- **Dataset records**:
══════════

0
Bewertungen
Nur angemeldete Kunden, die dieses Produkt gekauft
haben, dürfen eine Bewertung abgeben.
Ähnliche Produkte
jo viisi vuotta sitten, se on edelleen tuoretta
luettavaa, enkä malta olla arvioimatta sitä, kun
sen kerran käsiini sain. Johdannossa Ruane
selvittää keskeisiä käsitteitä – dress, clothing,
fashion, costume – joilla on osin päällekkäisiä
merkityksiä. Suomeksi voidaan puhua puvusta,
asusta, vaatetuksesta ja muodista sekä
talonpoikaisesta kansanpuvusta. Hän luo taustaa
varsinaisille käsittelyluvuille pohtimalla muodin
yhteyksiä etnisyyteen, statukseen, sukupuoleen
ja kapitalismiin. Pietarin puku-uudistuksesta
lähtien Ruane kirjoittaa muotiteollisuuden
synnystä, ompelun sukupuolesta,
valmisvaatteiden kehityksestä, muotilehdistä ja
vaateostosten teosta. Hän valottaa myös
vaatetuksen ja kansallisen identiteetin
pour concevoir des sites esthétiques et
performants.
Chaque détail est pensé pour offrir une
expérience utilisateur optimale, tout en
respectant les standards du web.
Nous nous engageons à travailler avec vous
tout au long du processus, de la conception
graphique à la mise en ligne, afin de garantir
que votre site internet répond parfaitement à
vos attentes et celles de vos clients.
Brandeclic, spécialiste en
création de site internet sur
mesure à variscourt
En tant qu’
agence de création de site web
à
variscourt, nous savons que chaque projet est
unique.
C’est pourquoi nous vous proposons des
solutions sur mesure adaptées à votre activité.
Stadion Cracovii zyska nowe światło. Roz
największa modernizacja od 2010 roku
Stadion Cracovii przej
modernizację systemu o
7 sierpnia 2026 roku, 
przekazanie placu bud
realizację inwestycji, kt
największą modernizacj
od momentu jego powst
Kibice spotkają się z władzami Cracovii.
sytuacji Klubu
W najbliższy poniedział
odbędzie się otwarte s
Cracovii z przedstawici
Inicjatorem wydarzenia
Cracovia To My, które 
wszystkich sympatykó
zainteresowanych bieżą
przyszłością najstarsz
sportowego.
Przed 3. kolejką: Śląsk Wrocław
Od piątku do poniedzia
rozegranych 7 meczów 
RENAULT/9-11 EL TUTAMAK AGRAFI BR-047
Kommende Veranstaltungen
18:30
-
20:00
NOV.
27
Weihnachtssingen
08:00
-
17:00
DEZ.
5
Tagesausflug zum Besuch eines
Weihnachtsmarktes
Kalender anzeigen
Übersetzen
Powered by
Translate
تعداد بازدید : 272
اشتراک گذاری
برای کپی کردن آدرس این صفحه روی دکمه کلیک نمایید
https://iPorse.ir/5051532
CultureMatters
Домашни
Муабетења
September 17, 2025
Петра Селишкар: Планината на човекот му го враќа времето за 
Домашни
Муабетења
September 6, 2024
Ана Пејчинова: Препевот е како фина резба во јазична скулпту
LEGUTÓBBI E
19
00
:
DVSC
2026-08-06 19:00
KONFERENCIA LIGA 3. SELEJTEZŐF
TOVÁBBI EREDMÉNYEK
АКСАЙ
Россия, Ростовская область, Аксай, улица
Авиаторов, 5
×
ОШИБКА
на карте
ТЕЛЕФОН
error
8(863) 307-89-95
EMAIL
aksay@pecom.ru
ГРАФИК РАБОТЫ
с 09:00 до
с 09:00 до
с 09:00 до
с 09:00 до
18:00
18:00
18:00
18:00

══════════

- **To do**: The records above must be transcribed without a single omission.

- **Answer**:
0
Bewertungen
Nur angemeldete Kunden, die dieses Produkt gekauft
haben, dürfen eine Bewertung abgeben.
Ähnliche Produkte
jo viisi vuotta sitten, se on edelleen tuoretta
luettavaa, enkä malta olla arvioimatta sitä, kun
sen kerran käsiini sain. Johdannossa Ruane
selvittää keskeisiä käsitteitä – dress, clothing,
fashion, costume – joilla on osin päällekkäisiä
merkityksiä. Suomeksi voidaan puhua puvusta,
asusta, vaatetuksesta ja muodista sekä
talonpoikaisesta kansanpuvusta. Hän luo taustaa
varsinaisille käsittelyluvuille pohtimalla muodin
yhteyksiä etnisyyteen, statukseen, sukupuoleen
ja kapitalismiin. Pietarin puku-uudistuksesta
lähtien Ruane kirjoittaa muotiteollisuuden
synnystä, ompelun sukupuolesta,
valmisvaatteiden kehityksestä, muotilehdistä ja
vaateostosten teosta. Hän valottaa myös
vaatetuksen ja kansallisen identiteetin
pour concevoir des sites esthétiques et
performants.
Chaque détail est pensé pour offrir une
expérience utilisateur optimale, tout en
respectant les standards du web.
Nous nous engageons à travailler avec vous
tout au long du processus, de la conception
graphique à la mise en ligne, afin de garantir
que votre site internet répond parfaitement à
vos attentes et celles de vos clients.
Brandeclic, spécialiste en
création de site internet sur
mesure à variscourt
En tant qu’
agence de création de site web
à
variscourt, nous savons que chaque projet est
unique.
C’est pourquoi nous vous proposons des
solutions sur mesure adaptées à votre activité.
Stadion Cracovii zyska nowe światło. Roz
największa modernizacja od 2010 roku
Stadion Cracovii przej
modernizację systemu o
7 sierpnia 2026 roku, 
przekazanie placu bud
realizację inwestycji, kt
największą modernizacj
od momentu jego powst
Kibice spotkają się z władzami Cracovii.
sytuacji Klubu
W najbliższy poniedział
odbędzie się otwarte s
Cracovii z przedstawici
Inicjatorem wydarzenia
Cracovia To My, które 
wszystkich sympatykó
zainteresowanych bieżą
przyszłością najstarsz
sportowego.
Przed 3. kolejką: Śląsk Wrocław
Od piątku do poniedzia
rozegranych 7 meczów 
RENAULT/9-11 EL TUTAMAK AGRAFI BR-047
Kommende Veranstaltungen
18:30
-
20:00
NOV.
27
Weihnachtssingen
08:00
-
17:00
DEZ.
5
Tagesausflug zum Besuch eines
Weihnachtsmarktes
Kalender anzeigen
Übersetzen
Powered by
Translate
تعداد بازدید : 272
اشتراک گذاری
برای کپی کردن آدرس این صفحه روی دکمه کلیک نمایید
https://iPorse.ir/5051532
CultureMatters
Домашни
Муабетења
September 17, 2025
Петра Селишкар: Планината на човекот му го враќа времето за 
Домашни
Муабетења
September 6, 2024
Ана Пејчинова: Препевот е како фина резба во јазична скулпту
LEGUTÓBBI E
19
00
:
DVSC
2026-08-06 19:00
KONFERENCIA LIGA 3. SELEJTEZŐF
TOVÁBBI EREDMÉNYEK
АКСАЙ
Россия, Ростовская область, Аксай, улица
Авиаторов, 5
×
ОШИБКА
на карте
ТЕЛЕФОН
error
8(863) 307-89-95
EMAIL
aksay@pecom.ru
ГРАФИК РАБОТЫ
с 09:00 до
с 09:00 до
с 09:00 до
с 09:00 до
18:00
18:00
18:00
18:00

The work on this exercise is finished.